この前ニューヨークで一緒にピアノを弾きながら打ち合わせをしたのですが、1楽章のこのあたりはビッグバンドを全面に出してスウィングさせていこうとか、3楽章もかなり自由にやってみようという話をしていて。一方の2楽章については、あれはもう変えられないよねという話になったので、だいぶ原曲に近い形になると思います。
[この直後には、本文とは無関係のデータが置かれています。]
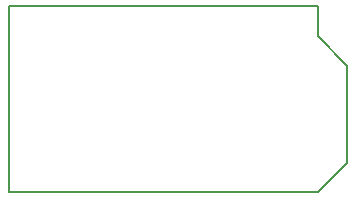
<source format=gbr>
G04 #@! TF.GenerationSoftware,KiCad,Pcbnew,(5.0.0-rc2-dev-444-g2974a2c10)*
G04 #@! TF.CreationDate,2018-10-06T13:39:59-07:00*
G04 #@! TF.ProjectId,2018-08-20 analog Trinket sub,323031382D30382D323020616E616C6F,rev?*
G04 #@! TF.SameCoordinates,Original*
G04 #@! TF.FileFunction,Profile,NP*
%FSLAX46Y46*%
G04 Gerber Fmt 4.6, Leading zero omitted, Abs format (unit mm)*
G04 Created by KiCad (PCBNEW (5.0.0-rc2-dev-444-g2974a2c10)) date 10/06/18 13:39:59*
%MOMM*%
%LPD*%
G01*
G04 APERTURE LIST*
%ADD10C,0.150000*%
G04 APERTURE END LIST*
D10*
X240800000Y-70400000D02*
X243300000Y-67900000D01*
X240800000Y-57200000D02*
X243300000Y-59700000D01*
X240800000Y-54600000D02*
X240800000Y-57200000D01*
X214700000Y-54600000D02*
X240800000Y-54600000D01*
X214700000Y-70400000D02*
X214700000Y-54600000D01*
X240800000Y-70400000D02*
X214700000Y-70400000D01*
X243300000Y-67900000D02*
X243300000Y-59700000D01*
M02*

</source>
>(NEXT)世代は違えど方向は同じ。クラシックがおもしろくなってきた!
◆世代は違えど方向は同じ。クラシックがおもしろくなってきた!
亀田:クラシックでは、楽譜が憲法のように遵守されるべきものなのだろうけれど、挟間さんも角野さんも、そこに切り込んでいくミュージシャンです。すばらしい作品には、作曲家の意図を解釈した名演がたくさんあって、それを通じて奏者たちが見た景色が伝わってくる。これがクラシックの醍醐味で、やはりロックやポップスとは違うところがあります。ただ共通しているのは、そこに伝えたいメッセージがあり、作った人の感情やバックグラウンドが反映されているところ。その“音楽世界地図”は、どんなジャンルもボーダーレスに交わっているのではないかと思います。
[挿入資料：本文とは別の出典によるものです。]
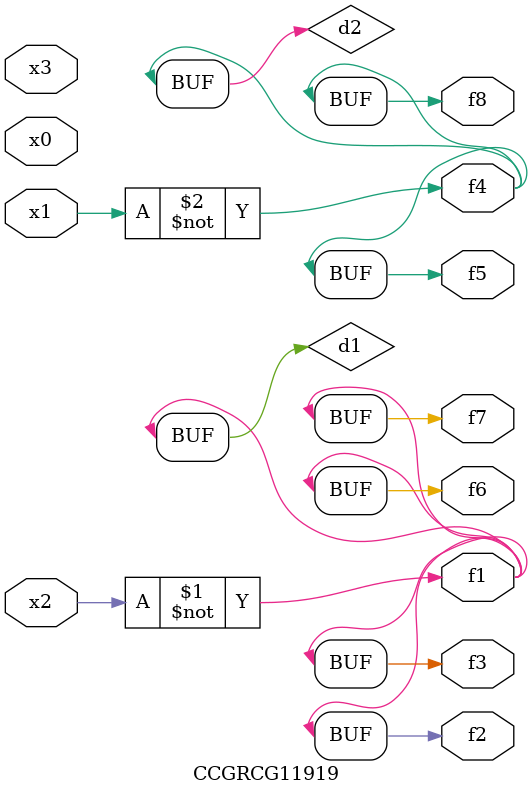
<source format=v>
module CCGRCG11919(
	input x0, x1, x2, x3,
	output f1, f2, f3, f4, f5, f6, f7, f8
);

	wire d1, d2;

	xnor (d1, x2);
	not (d2, x1);
	assign f1 = d1;
	assign f2 = d1;
	assign f3 = d1;
	assign f4 = d2;
	assign f5 = d2;
	assign f6 = d1;
	assign f7 = d1;
	assign f8 = d2;
endmodule

</source>
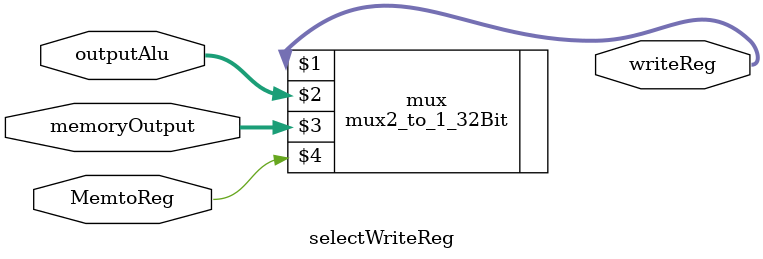
<source format=v>
module selectWriteReg (writeReg,outputAlu,memoryOutput,MemtoReg);
	output [31:0] writeReg;
	input [31:0] outputAlu;
	input [31:0] memoryOutput;
	input MemtoReg;
	
	mux2_to_1_32Bit mux (writeReg,outputAlu,memoryOutput,MemtoReg);



endmodule
</source>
昔はオーケストラ奏者には職人的なイメージがあって、僕たちの活動からは遠いところにいたけれど、スタクラに出演しているような最近の音楽家は幅広い場で活躍していますよね。若い世代は横の交流が広いから、おかげでクラシックがおもしろくなっていると感じます。
角野:それは亀田さんのようなJ-POP業界のトップの方が、クラシックに興味を持ってくださるからですよ。聴き手にも、そこで触れたことをきっかけにクラシックに入ってくる人が確実にいます。僕たちにとってはすごくありがたいことです。
亀田:そう言ってもらえると、嬉しいですね! 例えば今回の「STAND UP ! NEW WAVE」をやることで角野さんと挟間さんの次のアクションにつながったら、それも嬉しい。自分が持っているものを若い人に全て託したいとすごく思っているので。でもそれ、角野さんにもある感覚ではないですか?
角野:そうですね、僕も、子供のためのプロジェクトのようなものは、けっこうやりたいほうです。
亀田:世代は違いますが、そういう点で見ている方向が一緒だと思うんです。本当に、出会えてよかった。コンサート当日が本当に楽しみです!